Headlines: June 12th, 2008

Reforms of the National Health Service have led to improvements in its management but significant benefits for patients will take longer to deliver, according to the Audit Commission and the Healthcare Commission. They have today jointly published “Is the treatment working? progress with the NHS system reform programme”.

It looks at the market-style reforms of the NHS, set out first in 2000 and designed to improve efficiency. The key elements covered in the report are giving patients more choice, greater use of the independent sector, the creation of foundation trusts, practice-based commissioning and payment by results. The Commissions have also considered the impact of contract changes for NHS staff.

Some of the reforms, the report says, are beginning to work, particularly those for encouraging improved financial management and a more business-like approach to providing care, through payment by results and setting up foundation trusts. It also finds that competition, or the possibility of competition, in care provision has led to improved services in some areas. It concludes that general standards are improving across the service.

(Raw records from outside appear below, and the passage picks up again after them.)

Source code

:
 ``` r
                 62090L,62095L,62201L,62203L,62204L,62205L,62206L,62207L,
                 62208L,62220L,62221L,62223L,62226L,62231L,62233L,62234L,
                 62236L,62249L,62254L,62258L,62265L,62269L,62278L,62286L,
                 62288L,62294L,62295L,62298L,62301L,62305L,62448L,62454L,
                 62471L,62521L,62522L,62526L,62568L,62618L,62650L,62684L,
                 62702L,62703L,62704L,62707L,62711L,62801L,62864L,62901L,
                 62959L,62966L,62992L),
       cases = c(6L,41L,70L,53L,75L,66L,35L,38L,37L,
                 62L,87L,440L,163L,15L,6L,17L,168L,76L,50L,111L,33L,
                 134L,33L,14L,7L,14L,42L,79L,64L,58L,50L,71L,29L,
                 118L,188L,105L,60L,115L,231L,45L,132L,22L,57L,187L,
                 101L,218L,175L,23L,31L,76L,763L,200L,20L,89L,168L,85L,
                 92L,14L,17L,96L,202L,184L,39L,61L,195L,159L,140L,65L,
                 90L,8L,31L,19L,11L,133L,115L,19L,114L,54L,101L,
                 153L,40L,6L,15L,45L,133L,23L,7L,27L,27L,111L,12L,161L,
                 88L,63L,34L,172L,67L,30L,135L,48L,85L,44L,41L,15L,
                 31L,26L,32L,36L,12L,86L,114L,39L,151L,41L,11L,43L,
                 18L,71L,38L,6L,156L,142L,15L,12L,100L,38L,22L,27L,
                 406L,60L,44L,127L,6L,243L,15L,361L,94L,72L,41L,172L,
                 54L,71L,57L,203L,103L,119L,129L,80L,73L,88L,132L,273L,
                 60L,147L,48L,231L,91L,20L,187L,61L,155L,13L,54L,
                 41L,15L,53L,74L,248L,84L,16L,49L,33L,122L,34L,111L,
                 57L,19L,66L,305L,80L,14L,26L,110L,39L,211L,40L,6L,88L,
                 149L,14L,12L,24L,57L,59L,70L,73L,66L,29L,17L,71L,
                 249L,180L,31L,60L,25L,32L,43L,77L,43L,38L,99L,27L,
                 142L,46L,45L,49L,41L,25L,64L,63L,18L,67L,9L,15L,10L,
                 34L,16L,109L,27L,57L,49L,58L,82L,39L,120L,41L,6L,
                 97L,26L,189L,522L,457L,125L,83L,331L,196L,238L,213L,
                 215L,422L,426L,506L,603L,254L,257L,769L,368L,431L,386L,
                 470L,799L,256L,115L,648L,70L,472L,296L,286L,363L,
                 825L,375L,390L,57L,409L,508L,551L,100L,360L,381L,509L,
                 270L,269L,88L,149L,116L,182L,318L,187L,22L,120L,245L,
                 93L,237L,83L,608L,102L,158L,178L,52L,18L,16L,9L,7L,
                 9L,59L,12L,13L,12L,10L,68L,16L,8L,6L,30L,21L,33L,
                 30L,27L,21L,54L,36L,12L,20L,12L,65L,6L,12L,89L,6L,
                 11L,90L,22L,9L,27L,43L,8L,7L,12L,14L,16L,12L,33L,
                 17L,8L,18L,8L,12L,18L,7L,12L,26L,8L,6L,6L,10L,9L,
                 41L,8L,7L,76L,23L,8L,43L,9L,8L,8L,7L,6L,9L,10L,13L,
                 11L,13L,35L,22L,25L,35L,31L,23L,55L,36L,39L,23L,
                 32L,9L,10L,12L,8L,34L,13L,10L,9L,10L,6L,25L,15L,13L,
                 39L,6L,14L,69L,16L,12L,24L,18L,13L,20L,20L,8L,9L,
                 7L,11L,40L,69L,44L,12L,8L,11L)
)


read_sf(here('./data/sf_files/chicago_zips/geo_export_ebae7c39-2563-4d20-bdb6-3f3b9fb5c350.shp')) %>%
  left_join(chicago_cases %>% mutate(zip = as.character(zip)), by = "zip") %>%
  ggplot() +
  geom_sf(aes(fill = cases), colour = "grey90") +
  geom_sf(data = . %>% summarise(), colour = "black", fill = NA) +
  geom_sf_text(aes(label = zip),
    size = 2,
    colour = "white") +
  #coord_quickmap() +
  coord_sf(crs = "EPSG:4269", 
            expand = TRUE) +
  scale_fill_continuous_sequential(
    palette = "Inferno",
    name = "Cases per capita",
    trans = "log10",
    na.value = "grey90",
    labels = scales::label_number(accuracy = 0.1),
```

Today’s report shows, however, that changes most noticeable to patients, such as choice, need more time to deliver significant results. There has been limited progress moving care out of hospitals and closer to patients’ homes. It found evidence that patient choice can work but, to drive improvement, the choices offered need to be realistic and supported by more timely and accurate information than what is provided
at the moment.

Michael O’Higgins, the Chairman of the Audit Commission, said, “We don’t under-estimate the scale of the challenge of reforming the NHS. It employs four times more people than Tesco and is a much more complex organisation, so it will take time to deliver such major changes. But given the massive investment in the NHS in recent years, taxpayers and patients rightly expect that their money is spent as efficiently as possible and that services are improving. The NHS must keep the pressure on to make these reforms work for patients.”